● **Belge alıntısı**
_ _ _ _ _ _ _
İddialı İletişim için basit reçete:

superisi23

Kullanıcı
Katılım
30 May 2008
Puanları
0
1- Bir seferde sadece tek bir konuyu ele alın.
2- Karşınızdakini yaralama ya da lafı ağzına tıkayıp zafer kazanma arzunuzu bastırın.
3- ''Sen'' yerine ''ben''  dilini kullanın.
4- Dilinizi ''hep'' ya da ''asla'' gibi kelimeler dahil, kışkırtıcı ya da  duygusal ifadelerden arındırın.
5- Kişiye değil, olaya ya da  davranışa odaklanın.
6- Farkettiğiniz, doğru bildiğiniz konular hakkında konuşun.
7- Davranışın siz dahil insanlar üzerindeki somut ve soyut etkilerini açıklayın.
8- Gerçekleşmesinden hoşnut olacağınız şeyleri ifade edin.
9- Dinleyin ve karşınızdakilere temel ölçüde saygı gösterin.

              Olumlu iç konuşma ve iddialı iletişim becerilerini birlikte kullanabilirseniz düşlerinizi gerçekleştirme ve ilişkilerinizi geliştirme yolunda ilerlemeye başlarsınız. UNUTMAYIN: Başarısızlık  sadece işe yaramayan yöntemlerden biridir, öyleyse kaybedecek neyiniz var ki?

Genç Beyin Dergisi
 
9- Dinleyin ve karşınızdakilere temel ölçüde saygı gösterin.

Teşekkürler superisi23,iddalı iletişimde herkes aynı tepkiyi göstermiyor,küstahlaşabiliyor,o zamanda saygımı haketmiyor ::)
 
ebruliyn' Alıntı:
9- Dinleyin ve karşınızdakilere temel ölçüde saygı gösterin.

Teşekkürler superisi23,iddalı iletişimde herkes aynı tepkiyi göstermiyor,küstahlaşabiliyor,o zamanda saygımı haketmiyor ::)

Saygıyı bırak, benmerkezci insanlar tanıdım ki, kendileri ne dese doğru, sen hep yanlışsın, hatta bunun için ustaca , "sırrın bende kalır" sözünü bile o kadar ustaca deşifre ediyorlar ki, aynen senin gibi düşünüyorum bu uyanık ve kendisini "tek doğrucu" gören zihniyetler karşısında.
İddialılar ya... :)
 
Peki ben bir şey soracağım:

Ben bunları yapıyorum varsayalım ama karşımdaki insan bunların tam tersi davranışlarda bulunuyor ve de sabırla onu dinlediğimin farkında değil, susturup haklı çıkma çabasında. Bu nereye kadar böyle gider? Ben hep susup sabırla lafın bana gelmesini mi bekleyeceğim?
_ _ _ _ _ _ _
[Resimdeki kişiler ya da eklemli eller]
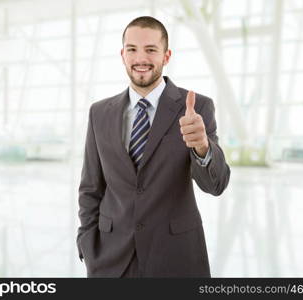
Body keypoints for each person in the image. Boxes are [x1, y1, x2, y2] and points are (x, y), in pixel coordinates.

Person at [76, 16, 230, 278]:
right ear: (123, 55)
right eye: (132, 49)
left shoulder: (197, 108)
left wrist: (202, 147)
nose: (140, 58)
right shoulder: (99, 113)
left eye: (150, 50)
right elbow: (91, 187)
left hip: (176, 257)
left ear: (166, 56)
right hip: (110, 260)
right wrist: (87, 243)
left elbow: (215, 186)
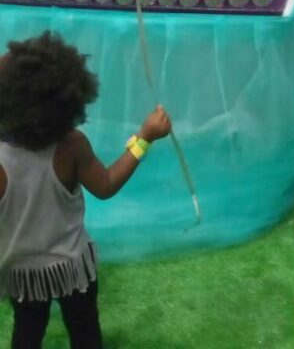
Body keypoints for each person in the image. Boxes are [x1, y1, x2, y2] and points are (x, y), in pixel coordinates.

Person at [0, 31, 171, 349]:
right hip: (73, 267)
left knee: (27, 332)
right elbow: (106, 186)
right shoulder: (72, 146)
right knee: (85, 331)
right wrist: (144, 138)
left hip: (23, 273)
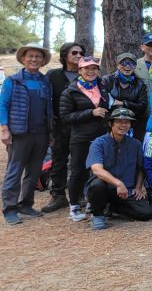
_ _ _ _ _ _ _
● **Görev koşulları**
İddialı iletişimle ilgili metni son cümlesinden sonra devam ettirin.

● **Bu göreve yanıt**
 
Didemciğim bazı insanlar kendini bilmezler ve karşıdaki kişinin söyleyecekleride umruna gelmez. İsterki hep kendisi konuşsun bu tür insanalara en güzel ders muhatap olmamak onların bulunduğu ortamdan uzaklaşmak... Çünkü dinlemenin ve sabrın da bir sınırı var..
 
dideM' Alıntı:
Peki ben bir şey soracağım:

Ben bunları yapıyorum varsayalım ama karşımdaki insan bunların tam tersi davranışlarda bulunuyor ve de sabırla onu dinlediğimin farkında değil, susturup haklı çıkma çabasında. Bu nereye kadar böyle gider? Ben hep susup sabırla lafın bana gelmesini mi bekleyeceğim?

Bu siteyi öner bence,gelişsin,fazla uğraşma ;)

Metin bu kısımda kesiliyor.